A reumatologista Evelin Goldenberg é autora do livro “O coração sente, o corpo dói – Como reconhecer e tratar a fibromialgia*” (Ed. Atheneu), alerta que dia 12 de maio é o Dia Internacional de Combate a Fibromialgia, síndrome mais comum nas mulheres (atinge cerca de 80% a 90%, com idade entre 35 e 60 anos) é caracteriza por dor crônica pelo corpo em um período de pelo menos três meses, interferindo diretamente na qualidade de vida dos pacientes.

Entre os sintomas destacamos distúrbios do sono, dor de cabeça tensional, tensão pré-menstrual, bruxismo, dificuldade de digestão, vertigens (tontura), depressão, perda de memória e de concentração, cansaço inexplicável, formigamento em braços e pernas e dificuldade de digestão fadiga, a Dra. alerta que a predisposição hereditária pode gerar casos da síndrome entre mãe, filha e irmãs. “É imprescindível uma longa conversa com o paciente para se diagnosticar a fibromialgia. Não existe um exame específico que revele o problema”, explica a médica. “Porém, quanto mais cedo o problema for detectado, maior a chance de recuperação, e do paciente voltar a se sentir bem e conseguir retomar sua rotina”, conclui Dra Evelin.

Se você conhece alguém que reclama permanentemente de cansaço, dores pelo corpo, enxaqueca, tem alterações de humor, diz sentir formigamentos em braços e pernas e um sono que não restaura as energias, não desacredite. A pessoa pode ser vítima de fibromialgia.

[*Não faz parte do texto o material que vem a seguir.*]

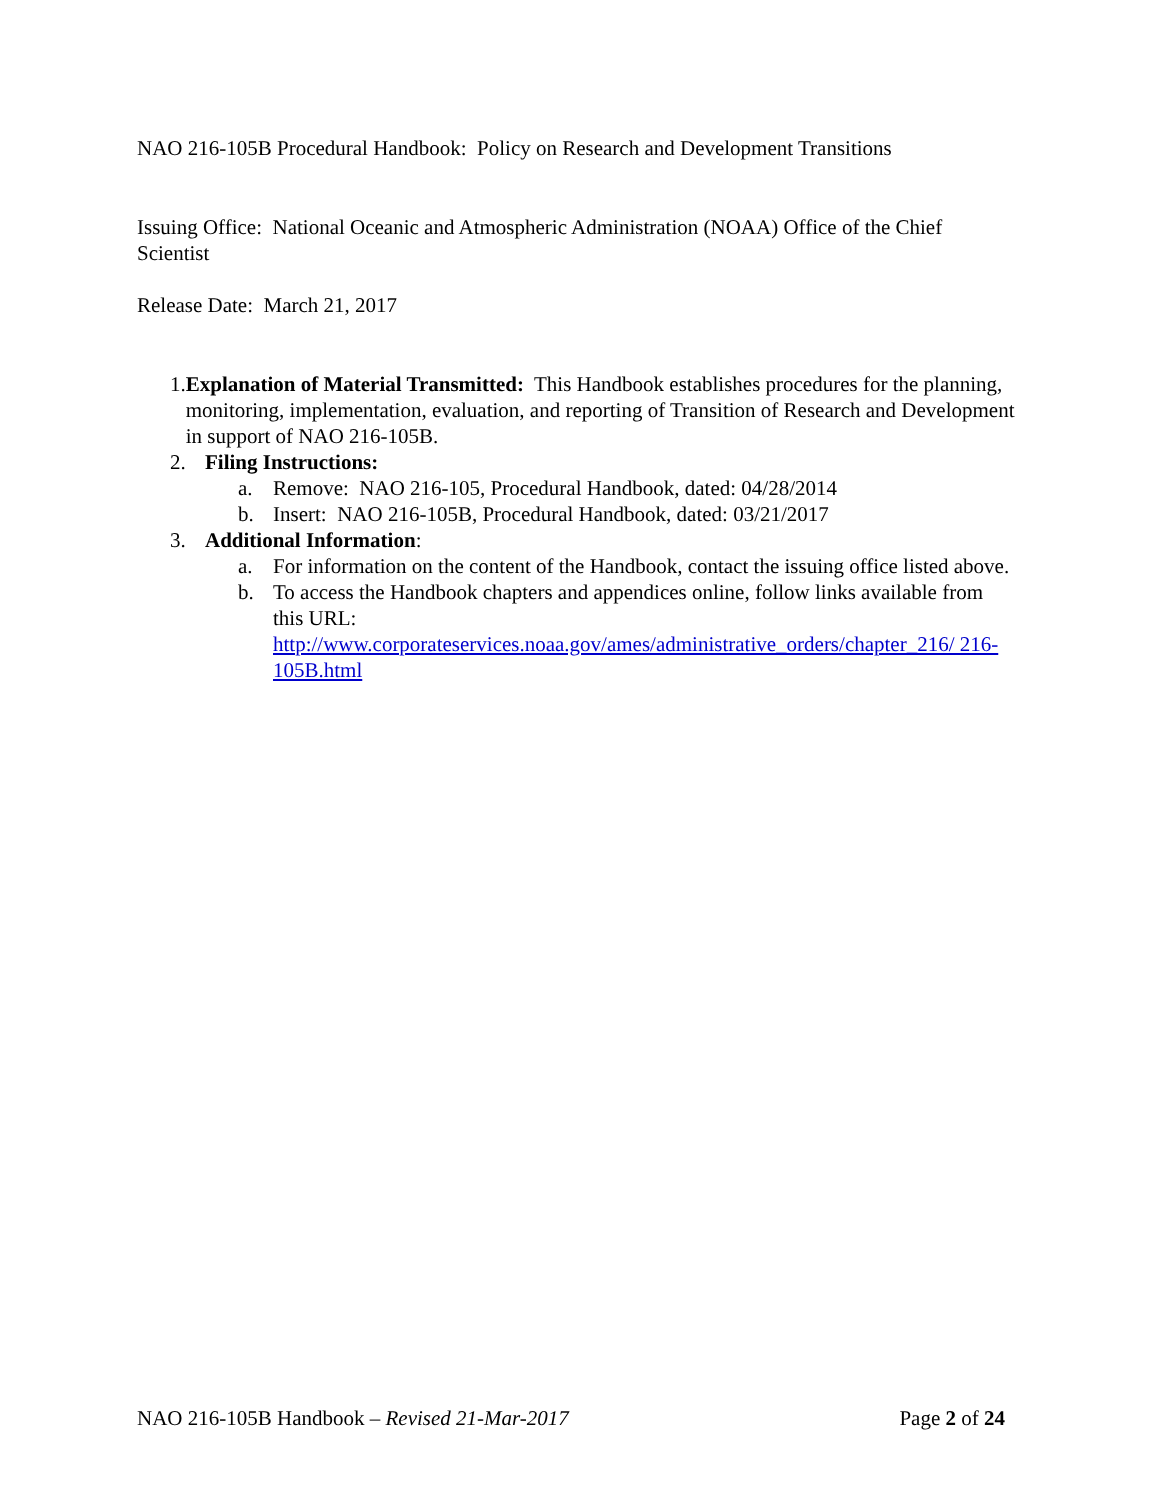NAO 216-105B Procedural Handbook: Policy on Research and Development Transitions
Issuing Office: National Oceanic and Atmospheric Administration (NOAA) Office of the Chief Scientist
Release Date: March 21, 2017
1. Explanation of Material Transmitted: This Handbook establishes procedures for the planning, monitoring, implementation, evaluation, and reporting of Transition of Research and Development in support of NAO 216-105B.
2. Filing Instructions:
a. Remove: NAO 216-105, Procedural Handbook, dated: 04/28/2014
b. Insert: NAO 216-105B, Procedural Handbook, dated: 03/21/2017
3. Additional Information:
a. For information on the content of the Handbook, contact the issuing office listed above.
b. To access the Handbook chapters and appendices online, follow links available from this URL:
http://www.corporateservices.noaa.gov/ames/administrative_orders/chapter_216/ 216-105B.html
NAO 216-105B Handbook – Revised 21-Mar-2017 Page 2 of 24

A fibromialgia é caracteriza por dor crônica pelo corpo em um período de pelo menos três meses, acompanhada pela detecção de dor em 11 dos 18 “tender points”, que são pontos pré-estabelecidos que serão procurados pelo médico no corpo do paciente. A dor pode ter início em uma região, particularmente nos ombros e no pescoço, e se tornar generalizada depois de um tempo.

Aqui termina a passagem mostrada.